Фотографии «художественников» хранятся в семейных альбомах врачей, учителей, студентов, курсисток. Им подражают в жизни: «артист Художественного театра» для всей России — не только обозначение профессии, но олицетворение всего лучшего, что есть в искусстве. До образования Художественного театра существовало искусство Щепкина, Ермоловой, и существовал обычный театр, точно отображенный Островским в «Талантах и поклонниках» и «Без вины виноватых», — театр, куда почти никогда не спускались представители высших сословий. Самое понятие «театр» зачастую было синонимом дурного тона: туалеты актрис были преувеличенно модны, манеры мужчин — преувеличенно изящны. Такую актрису играла Книппер в «Чайке», сама она — как все «художественники» — принадлежала иному театру. Театру, откуда изгнано ремесленничество и каботинство; театру, где нет самодовольства премьеров и приниженности второстепенных актеров. Театру, которому сопутствуют понятия интеллигентности, серьезности, простоты. Где все равны в великом деле создания спектакля, в приобщении к спектаклю зрителей. Машинист сцены Иван Иванович Титов вспоминал, что Станиславский всегда называл рабочих сцены мастерами (фотографию, подаренную Ивану Ивановичу, он надписал: «Мастеру Титову»), «Художественники» все были мастерами великого сообщества, «первого разумного, нравственного общедоступного театра». Главный мастер этого сообщества — Станиславский.

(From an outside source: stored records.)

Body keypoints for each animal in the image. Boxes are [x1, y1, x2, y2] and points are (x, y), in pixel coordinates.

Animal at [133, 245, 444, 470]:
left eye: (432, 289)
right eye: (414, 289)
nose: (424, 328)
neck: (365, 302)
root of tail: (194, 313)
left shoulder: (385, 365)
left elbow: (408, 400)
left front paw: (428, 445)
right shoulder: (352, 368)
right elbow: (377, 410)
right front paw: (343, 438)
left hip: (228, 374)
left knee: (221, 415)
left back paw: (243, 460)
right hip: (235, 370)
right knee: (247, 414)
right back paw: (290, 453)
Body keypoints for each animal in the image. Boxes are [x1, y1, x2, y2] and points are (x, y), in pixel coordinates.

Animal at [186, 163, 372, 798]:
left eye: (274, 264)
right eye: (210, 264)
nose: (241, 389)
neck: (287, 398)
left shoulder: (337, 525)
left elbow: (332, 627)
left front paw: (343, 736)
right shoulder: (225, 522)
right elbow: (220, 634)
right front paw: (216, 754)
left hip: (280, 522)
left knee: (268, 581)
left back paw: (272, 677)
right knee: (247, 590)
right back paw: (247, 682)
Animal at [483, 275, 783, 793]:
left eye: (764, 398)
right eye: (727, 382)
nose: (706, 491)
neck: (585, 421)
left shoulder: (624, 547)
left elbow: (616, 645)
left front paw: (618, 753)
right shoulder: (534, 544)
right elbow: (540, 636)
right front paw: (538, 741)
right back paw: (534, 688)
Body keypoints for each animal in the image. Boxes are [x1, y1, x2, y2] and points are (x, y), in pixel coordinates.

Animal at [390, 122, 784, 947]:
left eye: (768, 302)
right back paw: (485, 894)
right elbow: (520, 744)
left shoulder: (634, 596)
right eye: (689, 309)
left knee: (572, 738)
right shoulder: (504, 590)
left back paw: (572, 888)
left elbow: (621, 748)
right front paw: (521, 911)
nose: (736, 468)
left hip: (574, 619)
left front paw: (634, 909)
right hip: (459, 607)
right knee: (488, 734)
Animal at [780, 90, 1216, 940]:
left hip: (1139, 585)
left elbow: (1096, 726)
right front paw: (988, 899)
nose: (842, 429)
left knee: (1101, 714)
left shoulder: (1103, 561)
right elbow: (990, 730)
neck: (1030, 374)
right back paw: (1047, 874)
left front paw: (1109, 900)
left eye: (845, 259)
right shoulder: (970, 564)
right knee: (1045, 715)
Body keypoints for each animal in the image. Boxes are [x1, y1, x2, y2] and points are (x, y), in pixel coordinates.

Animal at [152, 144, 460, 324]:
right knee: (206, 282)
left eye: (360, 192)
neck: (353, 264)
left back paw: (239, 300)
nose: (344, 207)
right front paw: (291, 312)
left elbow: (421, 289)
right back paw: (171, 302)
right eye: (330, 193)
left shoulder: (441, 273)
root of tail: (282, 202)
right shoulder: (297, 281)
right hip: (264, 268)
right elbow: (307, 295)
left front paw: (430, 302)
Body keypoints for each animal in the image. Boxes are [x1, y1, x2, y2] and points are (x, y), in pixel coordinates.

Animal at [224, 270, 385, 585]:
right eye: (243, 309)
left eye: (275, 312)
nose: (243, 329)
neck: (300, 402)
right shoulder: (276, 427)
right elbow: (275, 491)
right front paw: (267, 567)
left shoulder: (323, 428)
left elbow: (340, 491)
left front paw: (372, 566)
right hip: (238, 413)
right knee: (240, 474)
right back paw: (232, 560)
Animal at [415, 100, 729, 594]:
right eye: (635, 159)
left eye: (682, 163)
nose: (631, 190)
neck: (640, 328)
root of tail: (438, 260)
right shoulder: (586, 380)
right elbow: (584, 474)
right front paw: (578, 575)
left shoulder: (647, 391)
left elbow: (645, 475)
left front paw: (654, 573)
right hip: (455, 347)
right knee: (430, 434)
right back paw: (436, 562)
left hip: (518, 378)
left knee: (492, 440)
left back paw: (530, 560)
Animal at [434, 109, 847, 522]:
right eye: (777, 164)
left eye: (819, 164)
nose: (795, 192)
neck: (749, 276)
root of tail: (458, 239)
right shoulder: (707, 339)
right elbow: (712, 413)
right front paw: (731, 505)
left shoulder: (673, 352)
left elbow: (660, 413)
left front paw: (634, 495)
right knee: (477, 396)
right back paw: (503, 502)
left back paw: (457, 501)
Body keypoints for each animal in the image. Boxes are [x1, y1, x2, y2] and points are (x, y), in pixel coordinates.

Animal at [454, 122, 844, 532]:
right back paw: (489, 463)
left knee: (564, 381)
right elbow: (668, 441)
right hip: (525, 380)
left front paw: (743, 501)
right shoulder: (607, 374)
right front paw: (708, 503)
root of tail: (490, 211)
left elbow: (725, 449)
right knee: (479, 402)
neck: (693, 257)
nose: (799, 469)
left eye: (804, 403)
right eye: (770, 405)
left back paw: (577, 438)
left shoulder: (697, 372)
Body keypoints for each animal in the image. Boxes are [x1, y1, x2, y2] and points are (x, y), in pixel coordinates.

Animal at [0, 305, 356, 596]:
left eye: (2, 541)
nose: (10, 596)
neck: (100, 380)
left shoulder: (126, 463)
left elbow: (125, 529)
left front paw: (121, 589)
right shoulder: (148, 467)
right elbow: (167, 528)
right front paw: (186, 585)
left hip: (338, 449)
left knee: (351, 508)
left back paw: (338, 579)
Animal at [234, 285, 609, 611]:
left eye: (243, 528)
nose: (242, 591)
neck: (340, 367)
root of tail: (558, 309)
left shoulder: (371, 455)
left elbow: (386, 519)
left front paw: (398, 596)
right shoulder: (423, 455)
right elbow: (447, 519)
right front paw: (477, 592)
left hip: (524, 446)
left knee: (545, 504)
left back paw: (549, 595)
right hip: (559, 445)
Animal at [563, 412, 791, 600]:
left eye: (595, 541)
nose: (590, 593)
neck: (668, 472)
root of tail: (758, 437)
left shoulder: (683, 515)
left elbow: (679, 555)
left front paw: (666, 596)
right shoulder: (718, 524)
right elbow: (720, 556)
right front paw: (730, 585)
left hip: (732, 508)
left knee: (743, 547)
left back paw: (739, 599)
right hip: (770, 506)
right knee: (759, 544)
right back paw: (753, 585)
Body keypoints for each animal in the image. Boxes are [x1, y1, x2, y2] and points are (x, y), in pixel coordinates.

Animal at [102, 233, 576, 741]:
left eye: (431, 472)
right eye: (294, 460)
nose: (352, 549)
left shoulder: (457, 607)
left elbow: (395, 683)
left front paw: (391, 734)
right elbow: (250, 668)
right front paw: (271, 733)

Сам он говорит о «первом конфузе популярности» лишь применительно к 1900 году, к гастролям в Ялте, когда гимназисты с восторженными воплями несли его из театра. На деле это была не популярность — слава, которая возрастает с каждым годом нового века, которую можно сопоставлять лишь со славой Ермоловой или Шаляпина на театре, со славой Льва Толстого в литературе. Станиславского знают все; его герои сделались для зрителей реальными людьми современности; его театр был театром величайшей простоты, которая становилась в то же время величайшей поэзией. Он создал разумный, нравственный театр России, он стал его великим актером и режиссером. Установилось, устроилось, рассчитано на долгие годы вперед огромное театральное дело, осуществившее не только замыслы основателей, но то, о чем они и не смели мечтать.